Over the past several decades, Día de los Muertos — traditionally a holiday celebrated in Mexico — has integrated into San Antonio culture with flying colors. Among the holiday's lesser-known practices is Oaxacan "sand painting" — an art form incorporating stencils, colored powder or bas-relief techniques to produce large-scale, three-dimensional images.

Collaborating with Aztec, Mixtec and Zapotec artists (including Olegario Hernández Mendoza, Saul Castro, Alejandro Martinez and Francisco Leonel López Villegas), UTSA’s Institute of Texan Cultures will be showcasing a display of Oaxacan-style sand painting in observance of Día de los Muertos. Beginning Saturday, ITC guests can witness the sculpting of sand pieces reflecting the attributes associated with the holiday — such as skulls and skeletons — along with indigenous imagery drawn from the Aztec pantheon.
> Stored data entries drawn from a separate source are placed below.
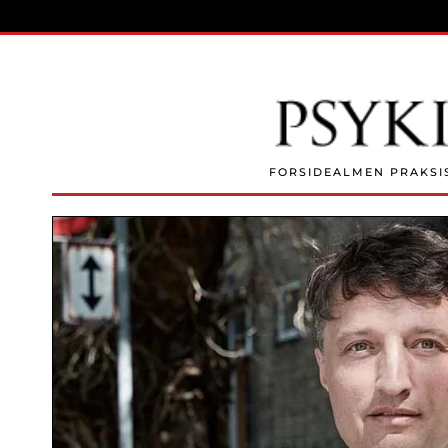
Skip to main content
FORSIDE
ALMEN PRAKSI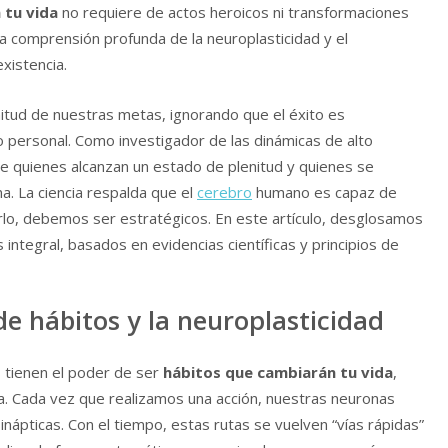
 tu vida
no requiere de actos heroicos ni transformaciones
na comprensión profunda de la neuroplasticidad y el
xistencia.
tud de nuestras metas, ignorando que el éxito es
 personal. Como investigador de las dinámicas de alto
re quienes alcanzan un estado de plenitud y quienes se
a. La ciencia respalda que el
cerebro
humano es capaz de
arlo, debemos ser estratégicos. En este artículo, desglosamos
integral, basados en evidencias científicas y principios de
de hábitos y la neuroplasticidad
 tienen el poder de ser
hábitos que cambiarán tu vida
,
a. Cada vez que realizamos una acción, nuestras neuronas
nápticas. Con el tiempo, estas rutas se vuelven “vías rápidas”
These unique sand sculptures have rarely been seen in the US and this site-specific installation presents a unique — yet limited — viewing experience.

Setup begins at 9:30 a.m. on Sat, Oct. 31, and the finished piece could take up to nine hours to complete. The ITC's senior communications specialist James Benavides suggested 2-3 p.m. as a good time to "catch things taking shape." The piece will remain in place through Nov. 8, which coincides with the museum's Free Second Sunday series.